I suspect one reason why the study is not using the most recent epidemiological data is because this data is not in a form that is readily available to the simulation scientists. Assuming that is the case, there may be an opportunity to upgrade this data collection to allow this data to be shared more quickly. The simulation results should incorporate the very latest data, and those results would become obsolete once new data is obtained.
That is like the anecdote I shared above where the simulation results from 2-week old data is dismissed because it didn’t incorporate some newer observation. To be relevant to describe the current conditions, the simulation results need to use the most current data known to the decision-maker audience.
In the case of Ebola data, I suspect the bottleneck is in the data flow from field reports to the form required to run the simulation. This suspicion is consistent with my own experience where preparing data in the form needed for simulations is very time-consuming. The simulation technology itself may be able to run fast enough to present new results in a short period of time. The problem is getting the current field observations into a form that is compatible with the simulation. This kind of technical problem may have a solution with the big-data technologies to promote higher velocity, meaning the faster movement of data from sensors to visualization of analytic results.
I don’t see much evidence we are employing state-of-the-art big-data technologies in the Ebola crisis. Even in the USA, we are using inefficient techniques such as relying on voluntary verbal reporting of analog thermometer measurements for those under observation as a result of contact tracing. There are many opportunities for big-data to engage in the Ebola crisis.
We are relying on model-generated data to substitute for observations that are (or will soon become) impractical to obtain.
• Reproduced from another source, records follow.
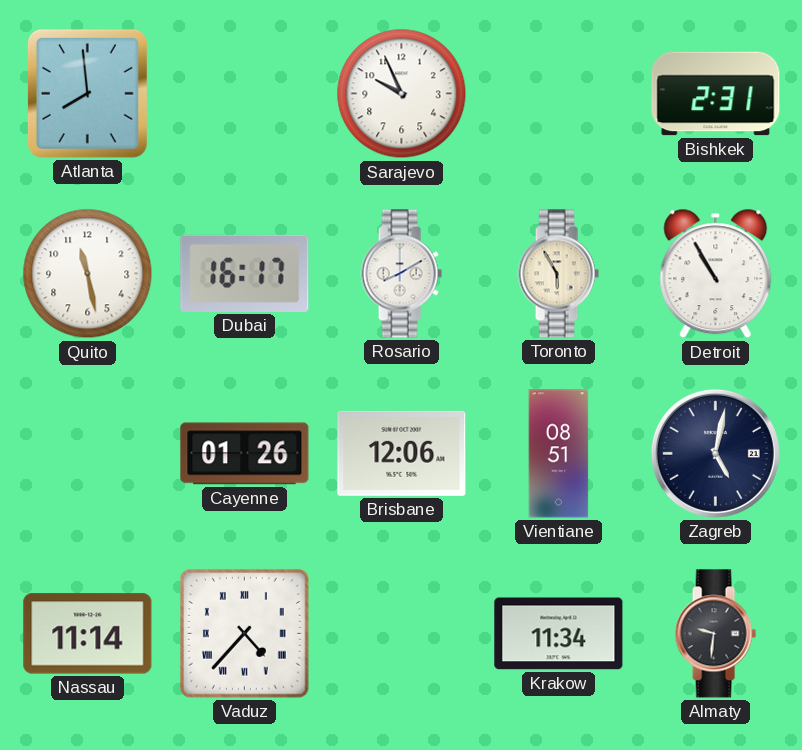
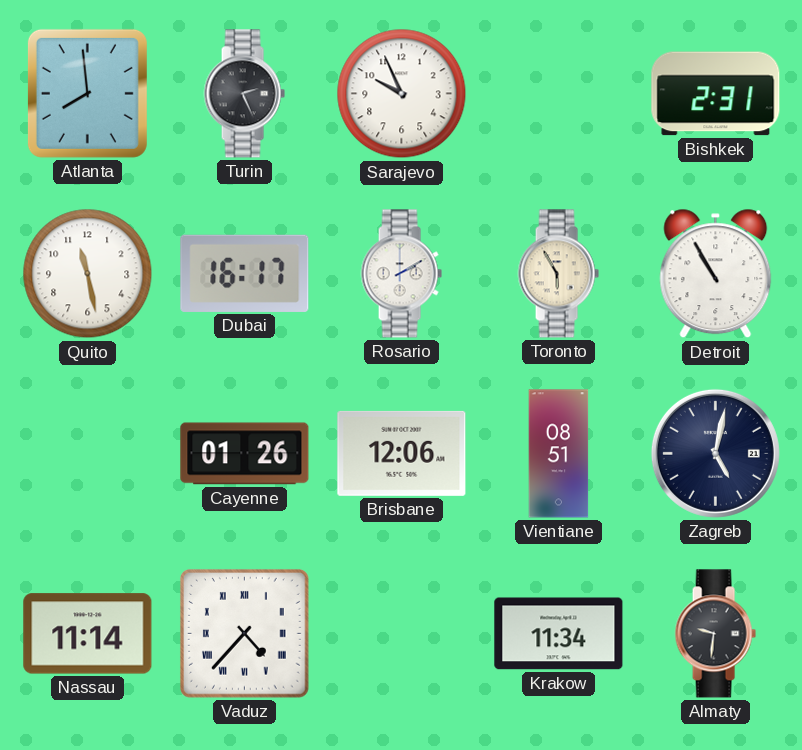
Turin: none -> 2:26
Rosario: 8:10 -> 2:10
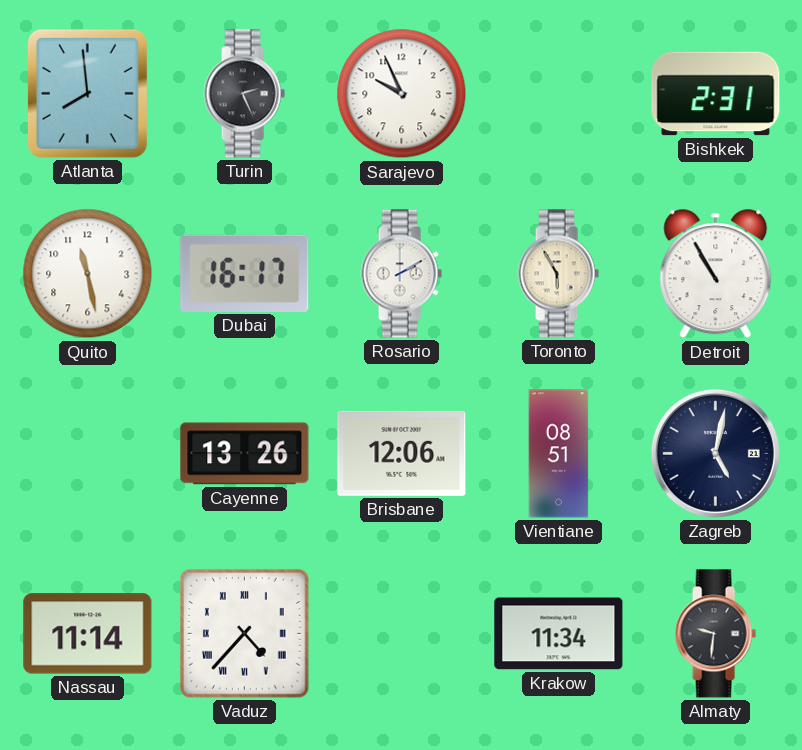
Cayenne: 01:26 -> 13:26
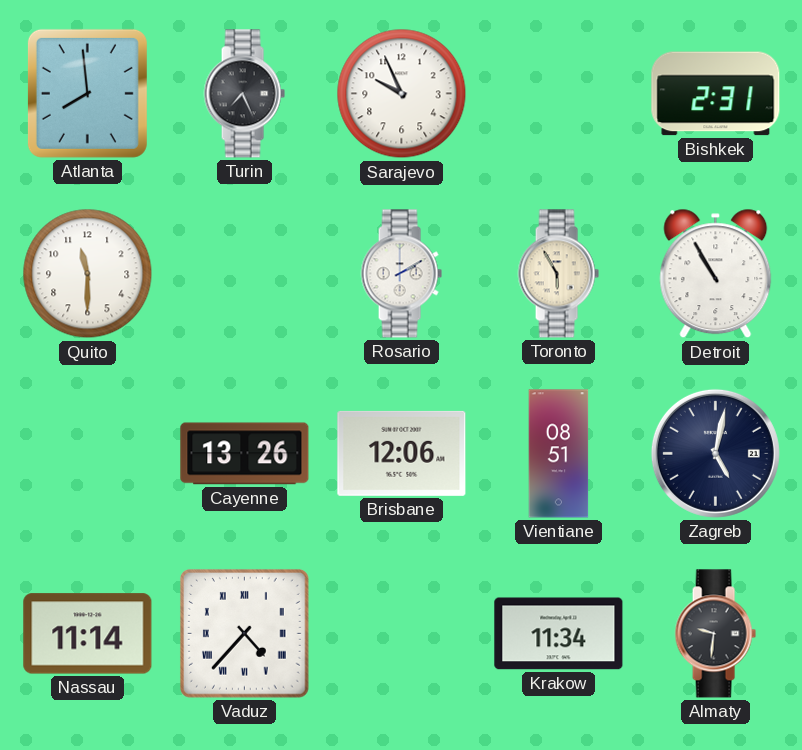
Turin: 2:26 -> 7:26
Quito: 11:28 -> 11:30
Dubai: 16:17 -> none
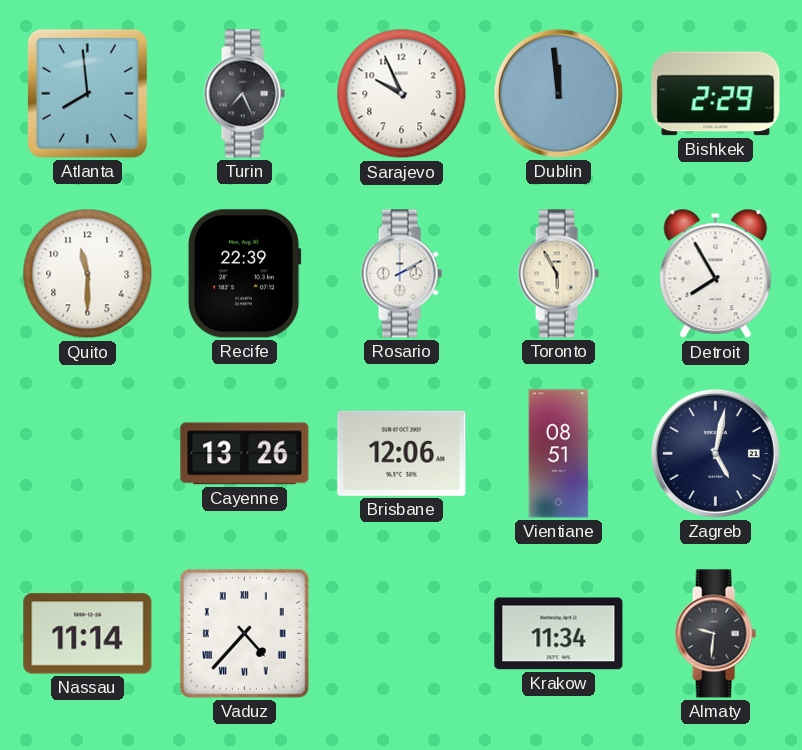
Dublin: none -> 11:59
Bishkek: 2:31 -> 2:29
Recife: none -> 22:39
Detroit: 10:55 -> 7:55
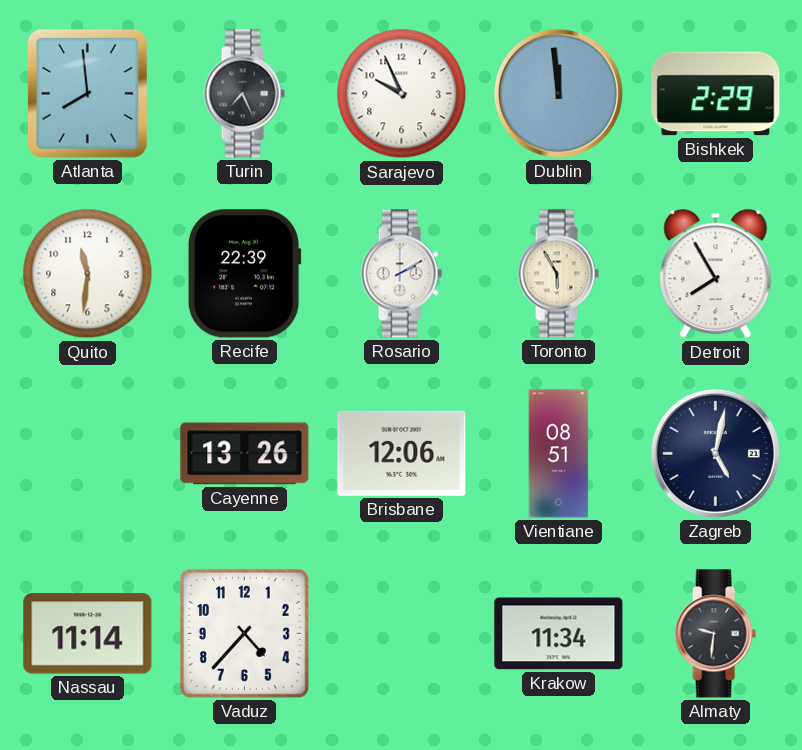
Quito: 11:30 -> 11:31
Vaduz numerals: Roman -> Arabic
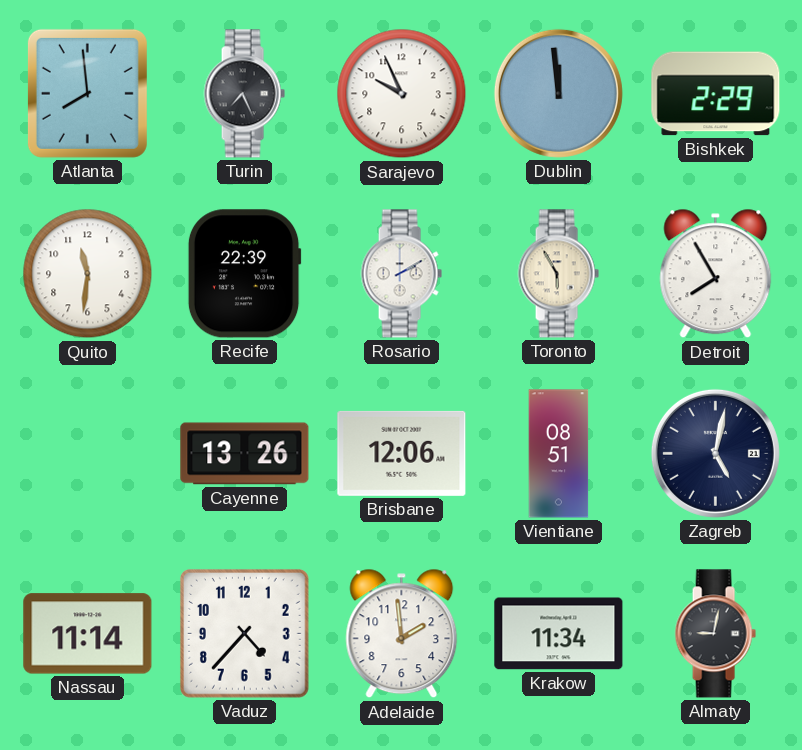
Adelaide: none -> 1:59
Almaty: 9:31 -> 9:02
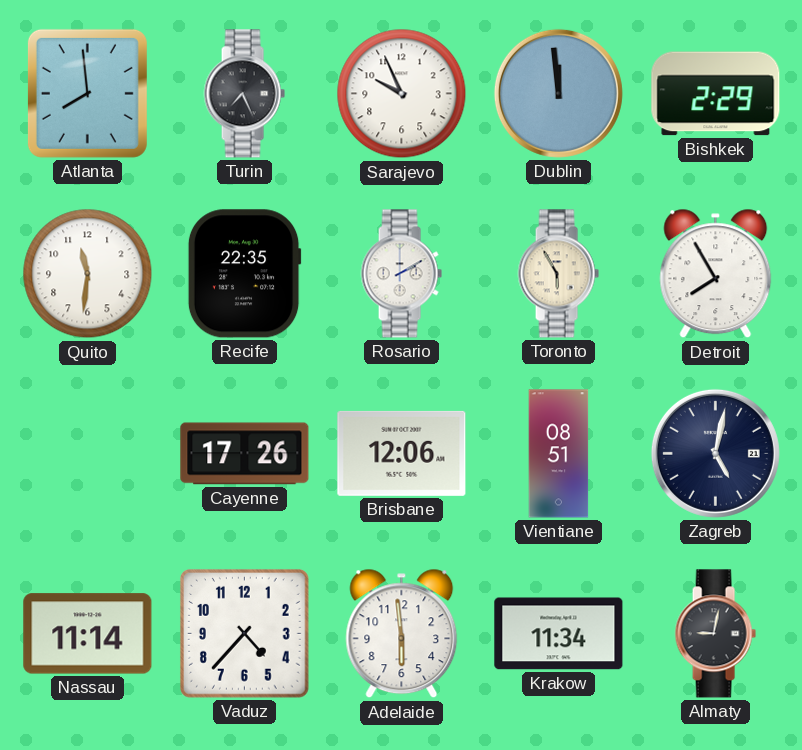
Recife: 22:39 -> 22:35
Cayenne: 13:26 -> 17:26
Adelaide: 1:59 -> 5:59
The resulting models are providing information for current responses based on outdated information. This model-generated or dark data is conflicting with recent field observations and this is causing confusion such as the proposition that the field observations are unreliable. To avoid this confusion, we need better mechanisms to collect and retrieve the latest data to feed those models or even to obviate the need for the models at all for generating substitute data for current conditions.